Those are four scenarios. Basically:

Hi, this is [my name] calling from [my workplace], this is my need. I have available these identifying number things that you'll likely need to help me fulfill my need.

And at the end of every phone call I say some form of "Thank you for your help."

Although there's a completely different scenario for that one company whose machine burst into flame. Twice. Then I start off with the usual and when they try to tell me to reboot the machine, I mention the bursting into flame thing and they stop following the script and we wryly discuss the pitfalls of the design of the machine. It is very entertaining. (The second time it went on fire was actually when the technician was trying to fix it; first time I've heard a repair guy swear. They're usually super professional.)
posted by sciencegeek at 7:36 AM on January 8, 2013


If I'm calling with a complaint or request I say "good morning this is Fingers, I hope you can help me. [My issue] and so I'm calling to ask that [the solution I'm looking for.]
posted by fingersandtoes at 7:36 AM on January 8, 2013


Hello, my name is winna mcwinnerson, (if entered ID info into voice response prior) did my information come through (if no VR) what information do you need to locate my account?

Once confirmation of ID is completed, I explain my problem, including any detail that may be relevant. If I'm calling about a piece of equipment, I have the model, serial number and list all troubleshooting steps I've taken. If a service, I've read the relevant company-specific policies I can find on the issue and mention how they may apply.

If the answer is satisfactory I thank them and hang up. If not I explain that I know it's not their fault, but I am not satisfied and ask them if they are aware of any options that might resolve my concern. I then escalate to the next line of support if still not satisfied. If they can't help me, I ask for the executive customer relations mailing address.

A satisfactory answer doesn't always mean I get what I want, either. It means that the policy is clear, fair, and it was not an flaw or problem with the good or service that a reasonable person would find unacceptable.

I always remember that people on the phone usually have a goal of a per-customer talk time well under five minutes and that depending on the company the phone people are just as powerless as I am, but they often know ways to bend policies if you're polite, understanding of their position and listen to what they tell you. I talk to them as if they are intelligent professional human beings, even if they have an accent which may be very different from my own. The odds are excellent that their educational attainment is as great as or higher than my own. I do not get angry - anger is counter-productive. If someone is rude I tell them I want to speak to their supervisor politely and mention the issue to that person.

The most important thing is to remember that they are a person just doing their extremely hard and thankless job and treat them with the respect you would want in their shoes. Think about what you would want from the customer if you were them and try to provide it.

I almost always get whatever I call about accomplished easily, even with companies other people tell me have horrible customer service. I make it easy for them to help me, and I think that makes a big difference.

» **Provided material**:
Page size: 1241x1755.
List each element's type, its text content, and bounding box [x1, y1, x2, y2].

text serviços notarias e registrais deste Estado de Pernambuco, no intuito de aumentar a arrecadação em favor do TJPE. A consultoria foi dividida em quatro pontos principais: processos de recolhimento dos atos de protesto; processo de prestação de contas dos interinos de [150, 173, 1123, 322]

» **Jobs**:
**A.** Decide whether each statement agrees with the customer service thread, answering yes or no and quoting the words of the thread that settle it: (i) one company's machine burst into flame twice; (ii) the writer who escalates unresolved calls considers anger useful; (iii) that writer says phone staff usually aim to spend well over ten minutes per customer.
**B.** Pick up the customer service thread after its last sentence and carry it on.
You can leave the listing aside.

» **Answers given**:
**A.**
(i) Yes: "whose machine burst into flame. Twice."
(ii) No: "I do not get angry - anger is counter-productive."
(iii) No: "have a goal of a per-customer talk time well under five minutes"

**B.**
posted by winna at 7:38 AM on January 8, 2013 [1 favorite]


Ruthless Bunny, I have followed up with emails or notes to supervisors before when people have been especially helpful. Some of them seem reluctant to give out contact info, so I just go to the web site and find a general address.
posted by wenestvedt at 7:42 AM on January 8, 2013


For me, it depends entirely on what the person answering the phone says. The more scripted they are, the quicker I launch into business.

Phone: Thank you for calling Comcast support, how can I help you today?
Me: Hello, I'm calling because [reason].

versus

Phone: Comcast, this is Jim.
Me: Hi Jim, I'm calling because I have [problem] and someone gave me this number as a place to try to get it resolved.

versus

Phone: Thank you for calling Comcast, how may I direct your call?
Me: I'm not sure. I have [problem], who should I talk to in regards to it?

In almost all cases, I assume the person answering the phone will ask for the information they need, and I don't give it until they ask for it.

But I do always try to acknowledge the humanity of the person answering the phone. It makes me uncomfortable when people insta-launch into their request without a greeting. I think they are just trying to be expedient, but it comes off as rude. I see this a lot at restaurants.

May I take your order?
BIG MAC, LARGE FRIES, LARGE COKE TO GO.
posted by gjc at 7:42 AM on January 8, 2013 [3 favorites]


I want to make people happier even if I have stuff they need to do for me (which usually makes people sadder, quite understandably.)

Generally when I worked in phone support I just hoped I could help people and that they were not so frustrated and pissed off by whatever was wrong (or previous bad experiences) that they would be abusive assholes.

So I usually start off as a caller trying to send decent "I am not angry, let's try to fix this problem" messages. I figure even if I am really pissed off or whatever, the chances of acting that way being the thing that solves my problem are really minimal. So I'm sort of speedy

"Hi this is Jessamyn West I need to talk to someone about getting my muffler fixed."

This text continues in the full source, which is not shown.